*** Opening of SOURCE RECORDS ***

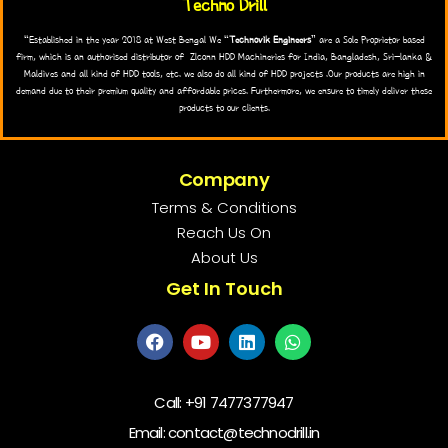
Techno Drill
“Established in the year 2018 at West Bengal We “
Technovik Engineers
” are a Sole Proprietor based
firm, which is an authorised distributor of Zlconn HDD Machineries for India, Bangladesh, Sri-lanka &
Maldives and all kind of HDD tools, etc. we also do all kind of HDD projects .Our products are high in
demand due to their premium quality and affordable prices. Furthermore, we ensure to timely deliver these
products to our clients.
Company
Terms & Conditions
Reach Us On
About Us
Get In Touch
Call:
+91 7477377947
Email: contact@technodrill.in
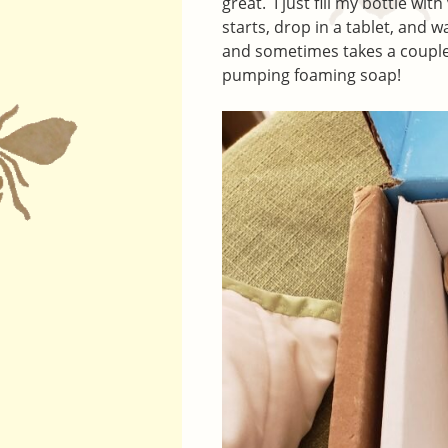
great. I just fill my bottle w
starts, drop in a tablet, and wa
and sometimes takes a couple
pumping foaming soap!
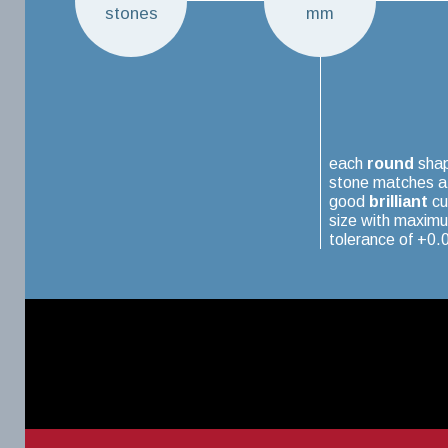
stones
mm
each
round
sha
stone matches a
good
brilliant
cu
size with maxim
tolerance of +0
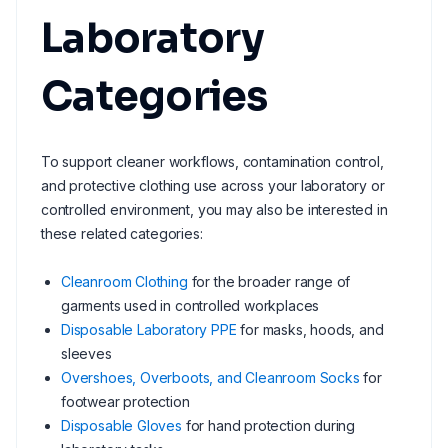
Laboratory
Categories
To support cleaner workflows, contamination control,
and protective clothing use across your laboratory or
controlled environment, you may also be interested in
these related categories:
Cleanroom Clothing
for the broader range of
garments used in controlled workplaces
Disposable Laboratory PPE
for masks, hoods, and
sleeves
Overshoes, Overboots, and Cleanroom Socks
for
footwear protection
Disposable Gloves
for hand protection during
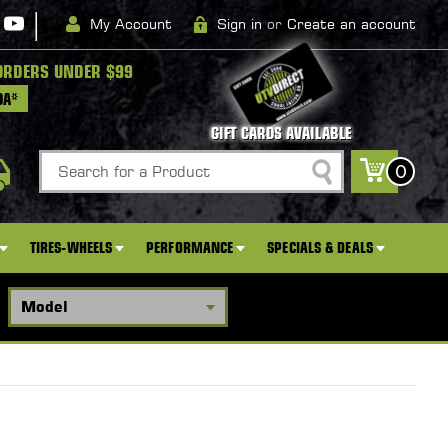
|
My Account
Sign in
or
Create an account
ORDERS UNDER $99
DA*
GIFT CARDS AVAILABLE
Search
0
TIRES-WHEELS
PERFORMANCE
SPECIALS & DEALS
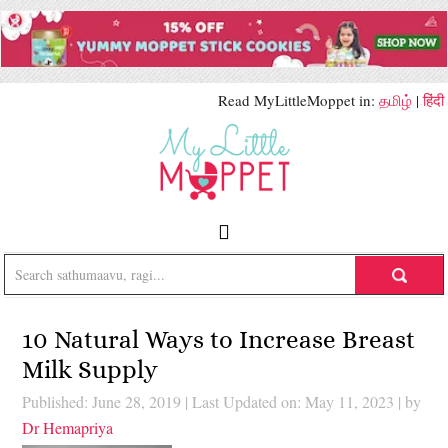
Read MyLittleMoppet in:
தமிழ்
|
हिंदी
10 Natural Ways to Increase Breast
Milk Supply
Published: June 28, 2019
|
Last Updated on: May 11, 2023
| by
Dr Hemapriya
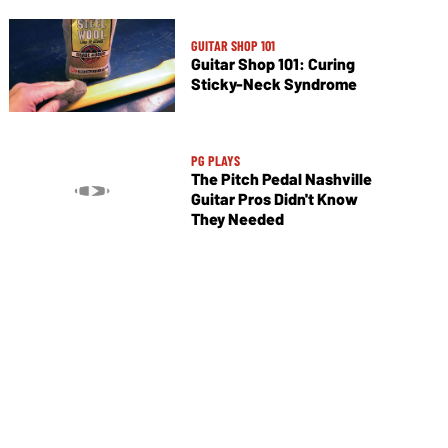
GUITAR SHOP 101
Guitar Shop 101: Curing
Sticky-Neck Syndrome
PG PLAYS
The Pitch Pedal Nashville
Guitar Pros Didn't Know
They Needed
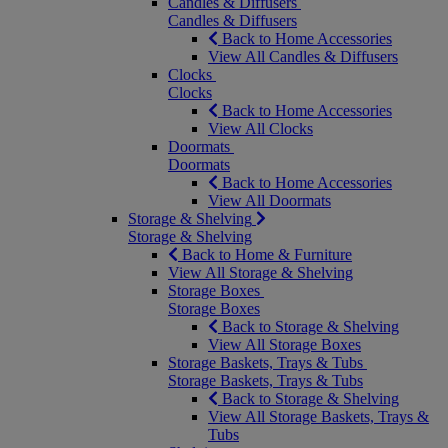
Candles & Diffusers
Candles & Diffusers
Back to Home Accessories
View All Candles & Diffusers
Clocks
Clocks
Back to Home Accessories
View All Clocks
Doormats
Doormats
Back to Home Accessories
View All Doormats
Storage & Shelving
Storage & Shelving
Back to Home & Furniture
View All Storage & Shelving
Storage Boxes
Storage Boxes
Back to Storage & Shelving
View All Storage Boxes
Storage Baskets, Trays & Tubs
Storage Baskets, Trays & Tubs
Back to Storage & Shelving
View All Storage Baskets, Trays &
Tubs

*** Close of SOURCE RECORDS ***
*** Opening of SOURCE RECORDS ***

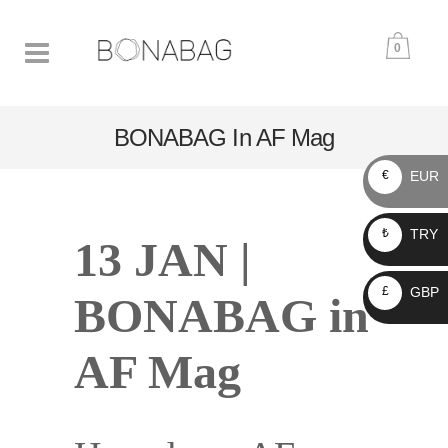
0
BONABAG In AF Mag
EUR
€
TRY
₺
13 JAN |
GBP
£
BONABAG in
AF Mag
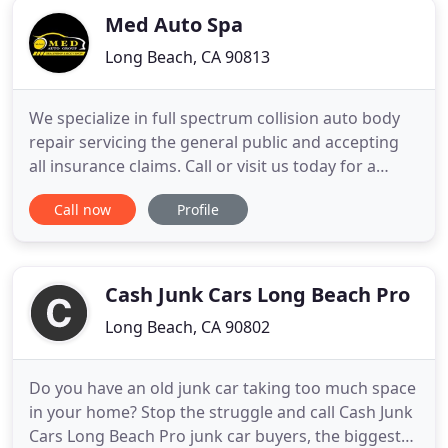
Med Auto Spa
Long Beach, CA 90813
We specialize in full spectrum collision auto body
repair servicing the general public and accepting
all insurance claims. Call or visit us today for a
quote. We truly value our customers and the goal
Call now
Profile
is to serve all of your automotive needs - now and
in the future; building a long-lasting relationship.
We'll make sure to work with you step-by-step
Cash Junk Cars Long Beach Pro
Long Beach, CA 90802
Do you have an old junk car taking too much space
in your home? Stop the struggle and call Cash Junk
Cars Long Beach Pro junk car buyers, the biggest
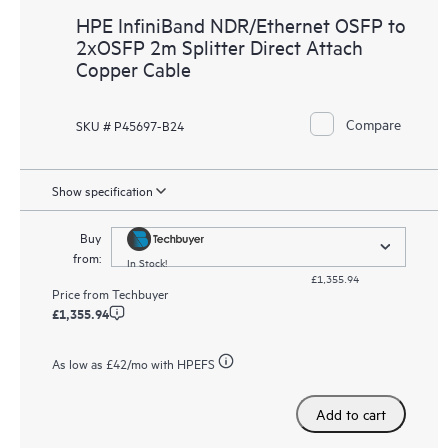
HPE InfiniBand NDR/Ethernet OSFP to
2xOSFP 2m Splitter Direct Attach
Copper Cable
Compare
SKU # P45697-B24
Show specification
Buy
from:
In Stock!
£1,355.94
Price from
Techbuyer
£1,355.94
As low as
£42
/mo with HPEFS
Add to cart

*** Close of SOURCE RECORDS ***

ABOUT THIS TASK :: Render the lines from the one containing "HPE InfiniBand NDR/Ethernet OSFP to" through the one containing "Add to cart" as a Markdown table with the columns Row and Line, numbering each line and omitting any blank lines.

OUTPUT FOR THIS EXERCISE ::
| Row | Line |
|---|---|
| 1 | HPE InfiniBand NDR/Ethernet OSFP to |
| 2 | 2xOSFP 2m Splitter Direct Attach |
| 3 | Copper Cable |
| 4 | Compare |
| 5 | SKU # P45697-B24 |
| 6 | Show specification |
| 7 | Buy |
| 8 | from: |
| 9 | In Stock! |
| 10 | £1,355.94 |
| 11 | Price from |
| 12 | Techbuyer |
| 13 | £1,355.94 |
| 14 | As low as |
| 15 | £42 |
| 16 | /mo with HPEFS |
| 17 | Add to cart |